A week elapsed before the subject came up again.
Matthias had been out all day; Joan, with no typing to engage her, had sought surcease of ennui with a book and an easy chair in the back-parlour. But the story was badly chosen for her purpose. Its heroine, like herself, had in the beginning been merely a girl of the people, little if any better equipped for the struggle to the top: Joan could see no reason why she should not rise with a rapidity as wonderful, given but the chance denied her through the unreasonable prejudice of her lover.
And presently the book lay open and neglected in her lap, while her thoughts engaged mutinously with this obstruction to her desires, seeking a way to circumvent it without imperilling her conquest.
Joan was proud and sure of her power over Matthias, but she realized that in spite of it she didn't as yet fill his life; there existed in his nature reticences her imagination might not plumb; and until chance, or the confidence only to be engendered through long, slow processes of intimate association, should make these known to her, she hesitated to join issue with his will.

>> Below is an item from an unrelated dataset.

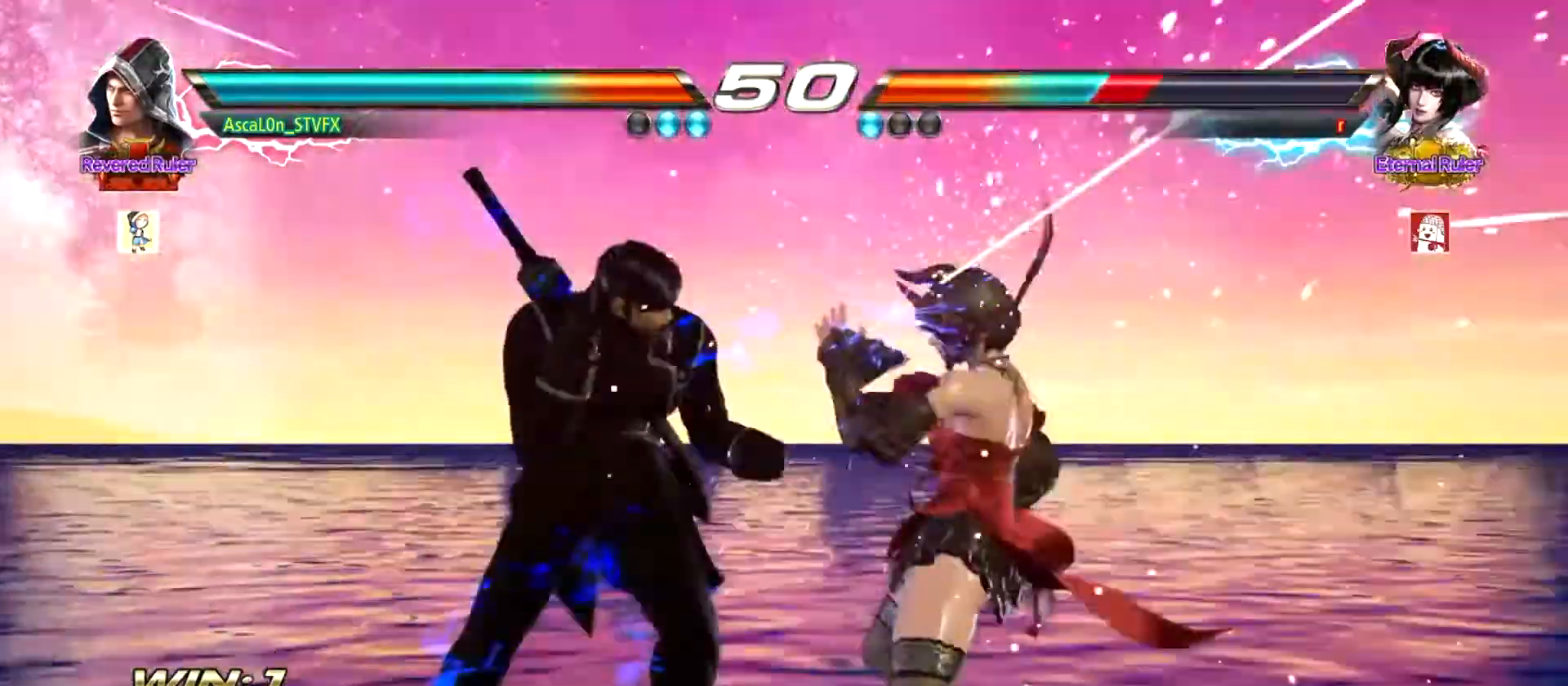
{"buttons": ["SQUARE"], "left_stick": "right", "events": [[450, "CROSS", "up"], [450, "SQUARE", "down"]]}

And yet … she was continually restless and discontented. Sometimes she felt that the old order of uncertainty and stifled longings had been better for her soul; that she couldn't much longer endure the tension of living up to the rigorous standards of Matthias and his kind; that she might even be happier as the object of a passion less honourable and honest than that which he offered her.
But never before this day had she admitted so much to herself, even in her most secret hours of egoistic self-communion…
Matthias came in briskly, in a glow of high spirits, shortly before sunset; and immediately, as always, her every doubt and misgiving vanished like mists in the morning-glow of his love.
Throwing hat and stick upon the couch, he went directly to her chair, knelt beside it, gathered her to him. She yielded with a sedate yet warm tenderness perhaps the more sincere today because of a conscience stricken by the memory of her late disloyalty of thought. And something of her fond gravity and gentleness penetrated and sobered his own mood. He held her very close for many minutes. But when he drew back at arm's-length to worship her with his eyes, she turned her head aside quickly, if not quickly enough to deceive him. He was instant to detect the glimmer of tears in her long lashes, the childish tremor of her sweet lips, and again drew her to him.
"My dearest one!" he whispered with infinite gentleness and solicitude. "What is it? Tell me."
"Nothing," she breathed brokenly in return. "Nothing – only – I guess – I'm a little blue – lonely without you, dear. I'm afraid I need either to be at work or – with you always."
"Then be comforted, sweetest girl; the time won't be long, now – I believe in my very soul."
"Till when – ?" She leaned back in her chair, examining his face with eyes that shone with infectious fire of his confident excitement. "Till when? What do you mean? Something has happened!"
"You're right," he laughed exultantly: "two big things have happened to me today. Wylie has accepted 'Tomorrow's People': we signed the contract this afternoon; he's to put it on about the first of the year."
"Oh, I'm so glad!"
"But that isn't all: Algerson has bought Rideout's contract and is to produce 'The Jade God' in Los Angeles as soon as it can be got ready."
"Dearest!"
There was an interval…
"Only," he said presently, "it's going to mean a little real loneliness for you, dear – not more than a few weeks – "
"Why?" she demanded sharply.
"Because I've promised Algerson to superintend the rehearsals. I couldn't well refuse. You know how much it means to us, dear heart."